Y	Hacker News new \| ask \| show \| jobs

by lucideer 2979 days ago

> Services at this scale will have errors for all sorts of strange reasons, it doesn't mean the service is poorly engineered.

Of course, and as I said, zero errors is not a practicably achievable in this type of context. The issue is with metrics though: the idea of taking averages instead of looking at troughs is still problematic.

> In fact, if users don't notice these problems it usually means the service is resilient and robust when it encounters strange situations.

True. But in the case of Gitlab, users are noticing these problems. Constantly. It's just Gitlab's own metrics that could be (I've not done more than browsed their Grafana instance a bit, so my comment is generally a bit speculative) ignoring the problems because they're focused on averages instead of specifics or thresholds.

> Consider a really simply example ...

lallysingh has already pointed this out, but I'll reiterate that this is a very apt bad example. You're right that ideally components should be fault tolerant if possible, but frankly that's a big ask.

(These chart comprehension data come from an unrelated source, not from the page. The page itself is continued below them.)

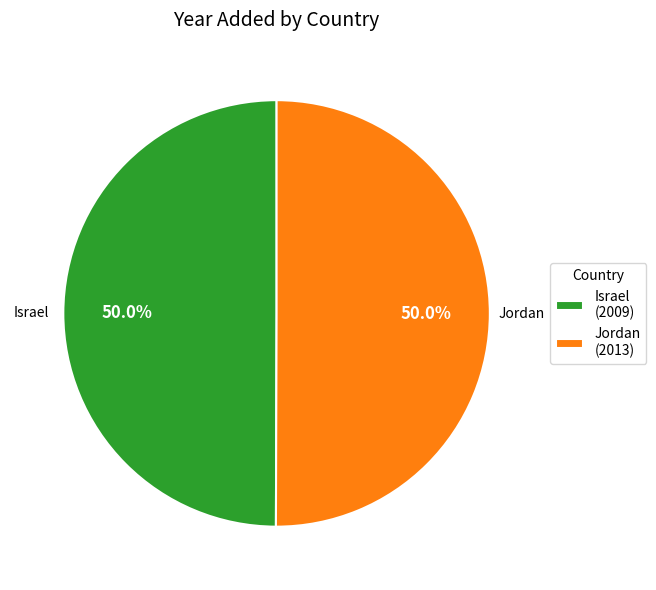

How much of the chart is everything except Israel?

50.0%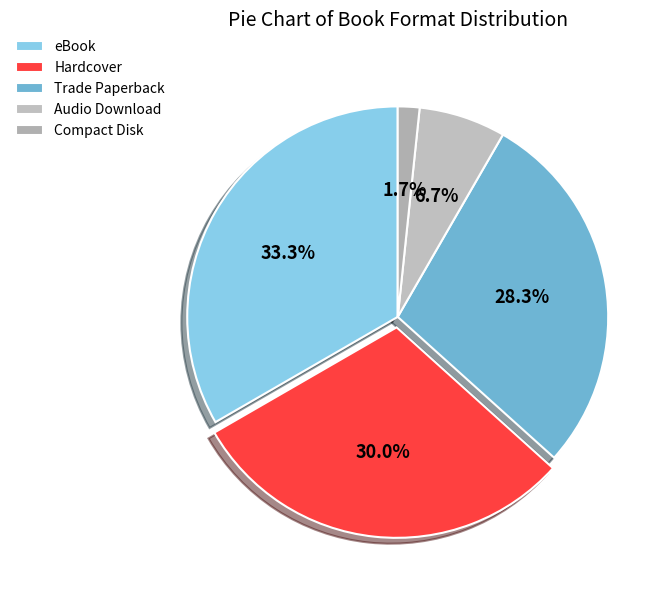

Which slice is the smallest?

Compact Disk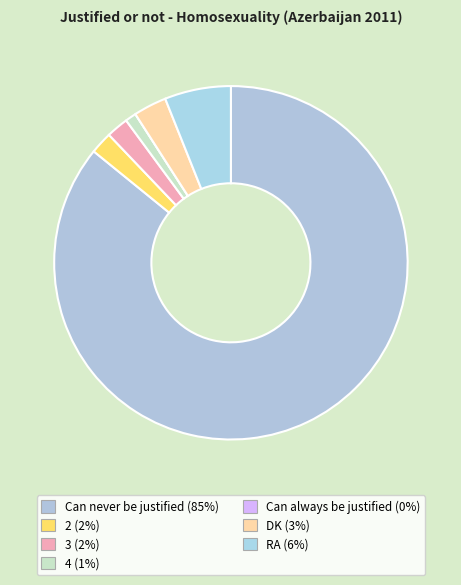

True or false: 3 accounts for 11% of the total.

False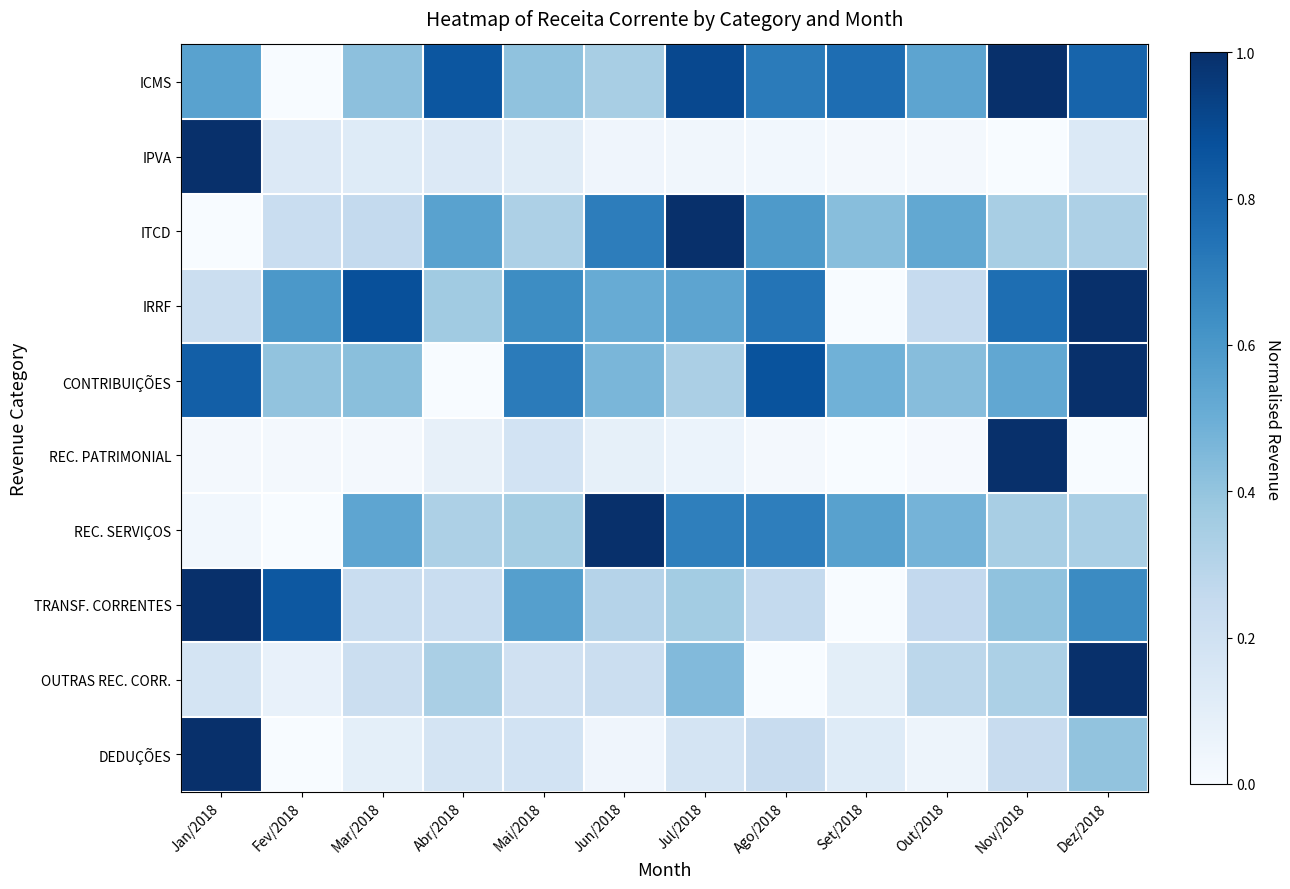

At Set/2018, list the series in order from smallest to largest.

IRRF, TRANSF. CORRENTES, REC. PATRIMONIAL, IPVA, OUTRAS REC. CORR., DEDUÇÕES, ITCD, CONTRIBUIÇÕES, REC. SERVIÇOS, ICMS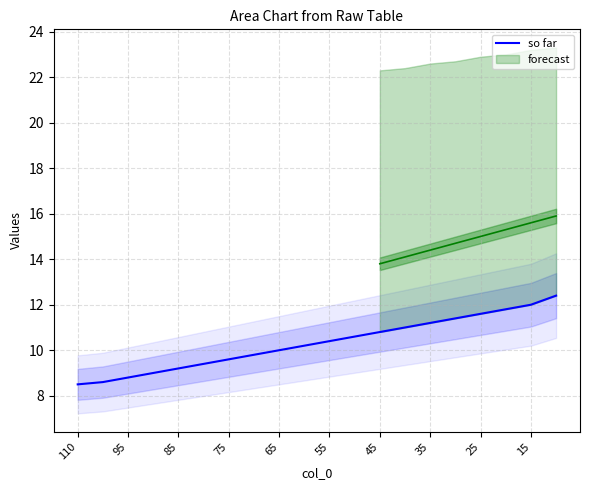

How many values are below 10?

8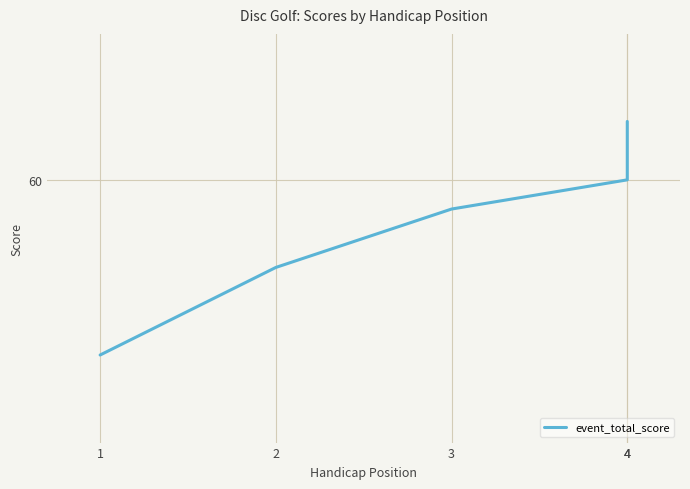

List the labels in order of value, smallest first.

1, 2, 3, 4, 4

Especially for highly-scaled services supporting many many components of various types - ensuring that all of those components are completely fault tolerant is much more difficult than simply ensuring the old API continues to operate for a grace period while the new one is served from elsewhere.

I think your example is apt, because it's indicative of a common excuse for bad engineering: the assumption that downtime or disruption is necessary because of necessary software upgrades/improvements and poorly planned orchestration.